Current Approaches to Flaky Testing

The hurdles of flaky software tests and the top insights we gathered on how teams are approaching flaky test mitigation more effectively.

Key Takeaways

  • The flaky test plague haunts developers and development teams, and there are different approaches that industry leaders are taking to handle them within organizations.

  • Developers need a tool that measures flakiness and its potential impact.

  • How DevOps teams are approaching flaky test mitigation varies; different options are emerging to help troubleshoot such problems.

In our recent webinar The State of the Art in tackling Flaky Tests, we discussed the flaky test plague that haunts developers and development teams, and the different approaches industry-leaders are taking to handling them within the organizations. Here’s our summary of the common hurdles flaky software tests present, their causes, and the top insights we gathered regarding how teams are approaching flaky test mitigation more effectively.

Watch the on-demand webinar to dive further into how software teams around the world are tackling this problem.

Flaky Tests: The CI/CD Pipeline Challenge

The move to containers and microservices makes it easier for organizations to build and enhance enterprise applications. Rather than work with one large monolithic block of code, developers link small pieces of functionality together in a freeform fashion and then rely on automated testing to determine how well the code is written. 

The shift to CI/CD was designed to speed up development, support continuous integration, and improve software quality. But with continuous integration comes a need to address flaky test results faster and more efficiently in order to keep up with cycle times.

Continuous Integration Breeds Noise

Flakiness is a common product of today’s CI environment. In many cases, DevOps teams are under intense pressure to continuously deliver code as swiftly as possible.

The consequence of CI is the noise generated by flaky tests, which slows down the software delivery pipeline. The strain on timelines, compounded with test mistrust, makes flaky tests repercussions a drain on developer resources. Flaky tests develop as a result of either tests being written wrong or as a result of the environment. Naturally the less variables within your testing suite the lower the flakiness probability. Unit and component testing will naturally have a lower flakiness probability by nature compared to API and UI testing, as with regression testing. Shifting testing left means testing sooner which inherently helps reduce flaky test likeliness, but there is still the possibility of ineffectively written tests that cause inconclusive failures.

As this is a prevalent problem, we looked at common approaches to handling flaky tests. From sprint planning methods, to running a series of automatic retries, to utilizing tools to push code scanning results in to a database for better visibility of trends, development teams are testing ways to automate and observe tests that indicate flakiness.

Industry Leader Approaches To Flaky Tests

All development teams face flaky tests. World-leading organizations are testing ways to address the prevalent flakiness problem with their own various approaches. Google estimates that more than 1 in 7 of the tests written by their engineers fail with flaky implications.

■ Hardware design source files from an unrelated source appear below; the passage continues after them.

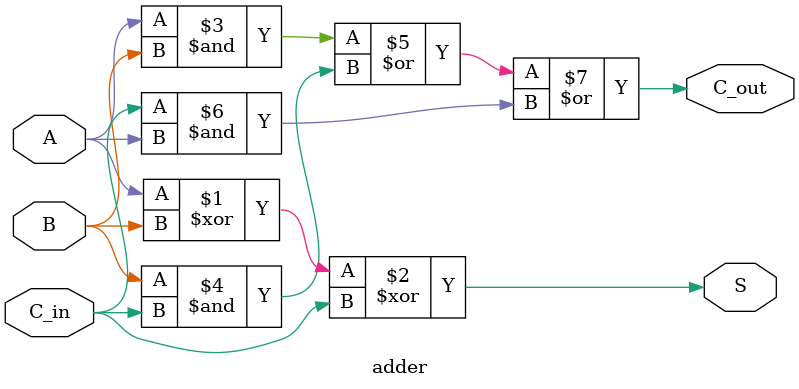
<source format=v>
module adder(C_out,S,A,B,C_in);

    input A,B,C_in;
    output C_out,S;

    assign S=(A^B)^C_in;
    assign C_out=(A&B)|(B&C_in)|(C_in&A);

endmodule
</source>
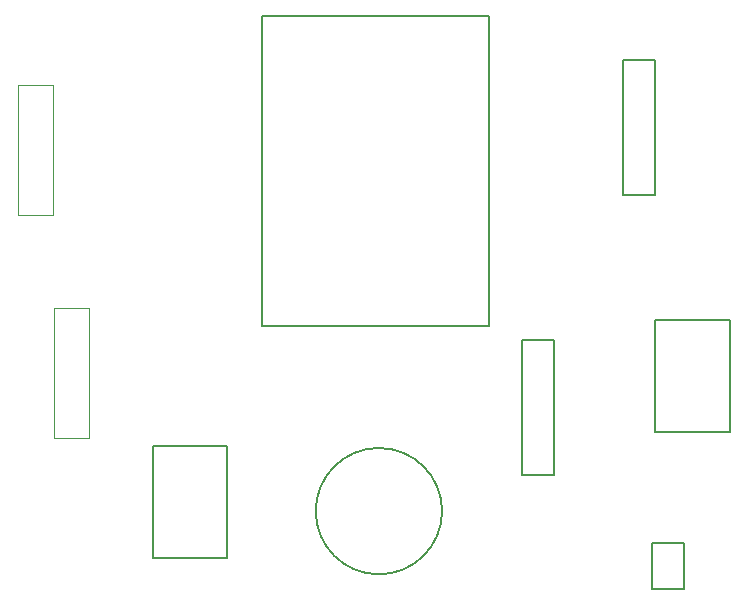
<source format=gbr>
G04*
G04 #@! TF.GenerationSoftware,Altium Limited,Altium Designer,22.4.2 (48)*
G04*
G04 Layer_Color=32768*
%FSLAX25Y25*%
%MOIN*%
G70*
G04*
G04 #@! TF.SameCoordinates,897C8E4D-7720-40B5-A877-0FB78C4BABC8*
G04*
G04*
G04 #@! TF.FilePolarity,Positive*
G04*
G01*
G75*
%ADD11C,0.00500*%
%ADD13C,0.00787*%
%ADD40C,0.00197*%
D11*
X363599Y317799D02*
Y355201D01*
Y317799D02*
X388402D01*
Y355201D01*
X363599D02*
X388402D01*
X531099Y359799D02*
Y397201D01*
Y359799D02*
X555902D01*
Y397201D01*
X531099D02*
X555902D01*
D13*
X439000Y312437D02*
G03*
X439000Y354563I0J21063D01*
G01*
D02*
G03*
X439000Y312437I0J-21063D01*
G01*
X486685Y345461D02*
X497315D01*
Y390539D01*
X486685D02*
X497315D01*
X486685Y345461D02*
Y390539D01*
X520311Y438740D02*
X530941D01*
Y483819D01*
X520311D02*
X530941D01*
X520311Y438740D02*
Y483819D01*
X530185Y307402D02*
X540815D01*
Y322756D01*
X530185D02*
X540815D01*
X530185Y307402D02*
Y322756D01*
X400169Y395232D02*
Y498579D01*
Y395232D02*
X475760D01*
Y498579D01*
X400169D02*
X475760D01*
D40*
X330614Y401134D02*
X342386D01*
Y357866D02*
Y401134D01*
X330614Y357866D02*
X342386D01*
X330614D02*
Y401134D01*
X318740Y475413D02*
X330512D01*
Y432146D02*
Y475413D01*
X318740Y432146D02*
X330512D01*
X318740D02*
Y475413D01*
M02*

</source>
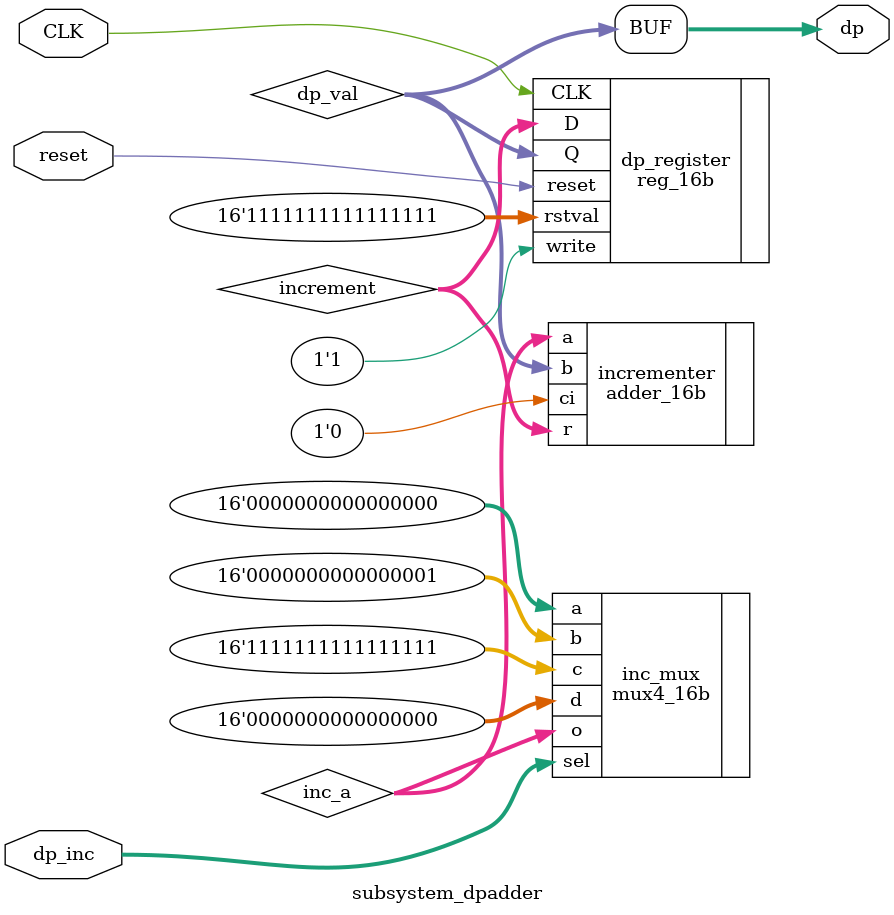
<source format=v>
`timescale 1ns / 1ps
module subsystem_dpadder(
   input [1:0] dp_inc,
	input CLK,
   input reset,
   output [15:0] dp
   );

	wire [15:0] inc_a;
	wire [15:0] increment;
	wire [15:0] dp_val;

	mux4_16b inc_mux(
		.a(16'b0),
		.b(16'b1),
		.c(-16'sb1),
		.d(16'b0), //GND
		.sel(dp_inc),
		.o(inc_a)
	);

	adder_16b incrementer(
		.a(inc_a),
		.b(dp_val),
		.ci(1'b0),
		.r(increment)
	);

	reg_16b dp_register(
		.D(increment),
		.rstval(-16'sb1),
		.write(1'b1),
		.reset(reset),
		.CLK(CLK),
		.Q(dp_val)
	);
	
	assign dp = dp_val;

endmodule

</source>
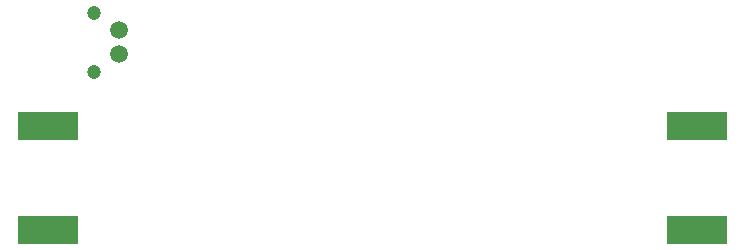
<source format=gbs>
G04 #@! TF.FileFunction,Soldermask,Bot*
%FSLAX46Y46*%
G04 Gerber Fmt 4.6, Leading zero omitted, Abs format (unit mm)*
G04 Created by KiCad (PCBNEW 0.201505031001+5637~23~ubuntu14.04.1-product) date Mon 25 May 2015 03:05:37 BST*
%MOMM*%
G01*
G04 APERTURE LIST*
%ADD10C,0.100000*%
%ADD11C,1.500000*%
%ADD12C,1.200000*%
%ADD13R,5.080000X2.413000*%
G04 APERTURE END LIST*
D10*
D11*
X117500000Y-76500000D03*
X117500000Y-74500000D03*
D12*
X115400000Y-78000000D03*
X115400000Y-73000000D03*
D13*
X166500000Y-82618500D03*
X166500000Y-91381500D03*
X111500000Y-91381500D03*
X111500000Y-82618500D03*
M02*

</source>
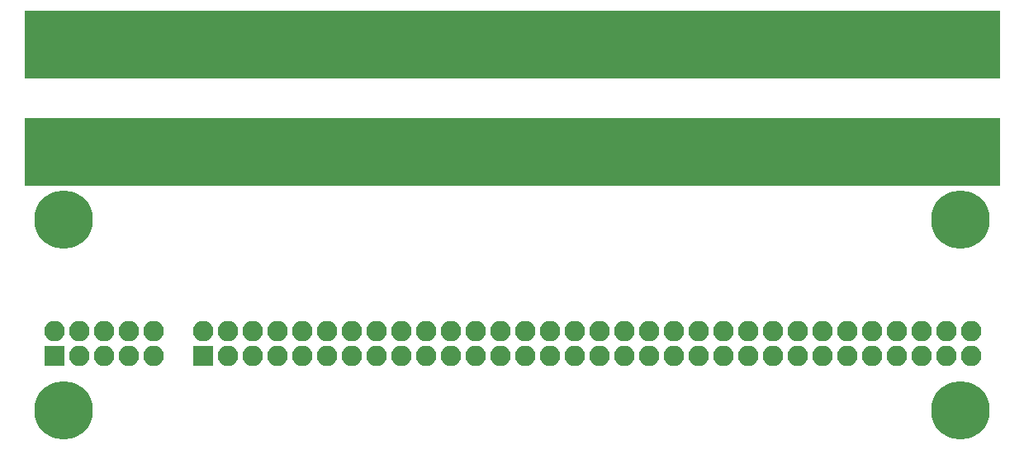
<source format=gbr>
G04 #@! TF.FileFunction,Soldermask,Bot*
%FSLAX46Y46*%
G04 Gerber Fmt 4.6, Leading zero omitted, Abs format (unit mm)*
G04 Created by KiCad (PCBNEW 4.0.7-e2-6376~58~ubuntu17.04.1) date Mon Dec 11 10:45:46 2017*
%MOMM*%
%LPD*%
G01*
G04 APERTURE LIST*
%ADD10C,0.100000*%
%ADD11C,6.000000*%
%ADD12R,2.100000X2.100000*%
%ADD13O,2.100000X2.100000*%
G04 APERTURE END LIST*
D10*
D11*
X96000000Y-21500000D03*
X4000000Y-21500000D03*
X96000000Y-41000000D03*
D12*
X18300000Y-35410000D03*
D13*
X18300000Y-32870000D03*
X20840000Y-35410000D03*
X20840000Y-32870000D03*
X23380000Y-35410000D03*
X23380000Y-32870000D03*
X25920000Y-35410000D03*
X25920000Y-32870000D03*
X28460000Y-35410000D03*
X28460000Y-32870000D03*
X31000000Y-35410000D03*
X31000000Y-32870000D03*
X33540000Y-35410000D03*
X33540000Y-32870000D03*
X36080000Y-35410000D03*
X36080000Y-32870000D03*
X38620000Y-35410000D03*
X38620000Y-32870000D03*
X41160000Y-35410000D03*
X41160000Y-32870000D03*
X43700000Y-35410000D03*
X43700000Y-32870000D03*
X46240000Y-35410000D03*
X46240000Y-32870000D03*
X48780000Y-35410000D03*
X48780000Y-32870000D03*
X51320000Y-35410000D03*
X51320000Y-32870000D03*
X53860000Y-35410000D03*
X53860000Y-32870000D03*
X56400000Y-35410000D03*
X56400000Y-32870000D03*
X58940000Y-35410000D03*
X58940000Y-32870000D03*
X61480000Y-35410000D03*
X61480000Y-32870000D03*
X64020000Y-35410000D03*
X64020000Y-32870000D03*
X66560000Y-35410000D03*
X66560000Y-32870000D03*
X69100000Y-35410000D03*
X69100000Y-32870000D03*
X71640000Y-35410000D03*
X71640000Y-32870000D03*
X74180000Y-35410000D03*
X74180000Y-32870000D03*
X76720000Y-35410000D03*
X76720000Y-32870000D03*
X79260000Y-35410000D03*
X79260000Y-32870000D03*
X81800000Y-35410000D03*
X81800000Y-32870000D03*
X84340000Y-35410000D03*
X84340000Y-32870000D03*
X86880000Y-35410000D03*
X86880000Y-32870000D03*
X89420000Y-35410000D03*
X89420000Y-32870000D03*
X91960000Y-35410000D03*
X91960000Y-32870000D03*
X94500000Y-35410000D03*
X94500000Y-32870000D03*
X97040000Y-35410000D03*
X97040000Y-32870000D03*
D12*
X3060000Y-35410000D03*
D13*
X3060000Y-32870000D03*
X5600000Y-35410000D03*
X5600000Y-32870000D03*
X8140000Y-35410000D03*
X8140000Y-32870000D03*
X10680000Y-35410000D03*
X10680000Y-32870000D03*
X13220000Y-35410000D03*
X13220000Y-32870000D03*
D11*
X4000000Y-41000000D03*
D10*
G36*
X99950000Y-6950000D02*
X50000Y-6950000D01*
X50000Y-50000D01*
X99950000Y-50000D01*
X99950000Y-6950000D01*
X99950000Y-6950000D01*
G37*
X99950000Y-6950000D02*
X50000Y-6950000D01*
X50000Y-50000D01*
X99950000Y-50000D01*
X99950000Y-6950000D01*
G36*
X99950000Y-17950000D02*
X50000Y-17950000D01*
X50000Y-11050000D01*
X99950000Y-11050000D01*
X99950000Y-17950000D01*
X99950000Y-17950000D01*
G37*
X99950000Y-17950000D02*
X50000Y-17950000D01*
X50000Y-11050000D01*
X99950000Y-11050000D01*
X99950000Y-17950000D01*
M02*

</source>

How DevOps teams are approaching flaky test mitigation varies; different options are emerging to help troubleshoot such problems.

  • Spotify developed a mathematical model that correlates flakiness with other failures.

Image Source: Spotify R&D Engineering

  • Dropbox triages testing data to determine what is going on, using an aggressive quarantine approach by harnessing a simple automation.

Image Source: Dropbox.tech

Another approach for more effectively identifying flaky tests is mapping the memory consumption of the program versus the tests, which allows them to correlate between the high level of flaky tests and the tests that occupies a large memory.

Flaky test impact varies dramatically. GitHub found that 24% of tests exhibit flakiness -- which is higher than Google’s estimate. But many of the tests had only 1 minor item that was problematic, and a mere 0.4 of the tests exhibit a great deal of flakiness, more than 100 incidents. Knowing how flaky an application is helps a company determine how much effort should be put into identifying if the test failed because of a true error or if the results are just noise.

In sum, flakiness is an emerging DevOps problem, one that slows application development down. Developers need a tool that measures flakiness and its potential impact. With it, DevOps teams can test more intelligently, better understand just how well application code is designed, identify problem areas, escalate them as necessary, and create solid rather than flaky code.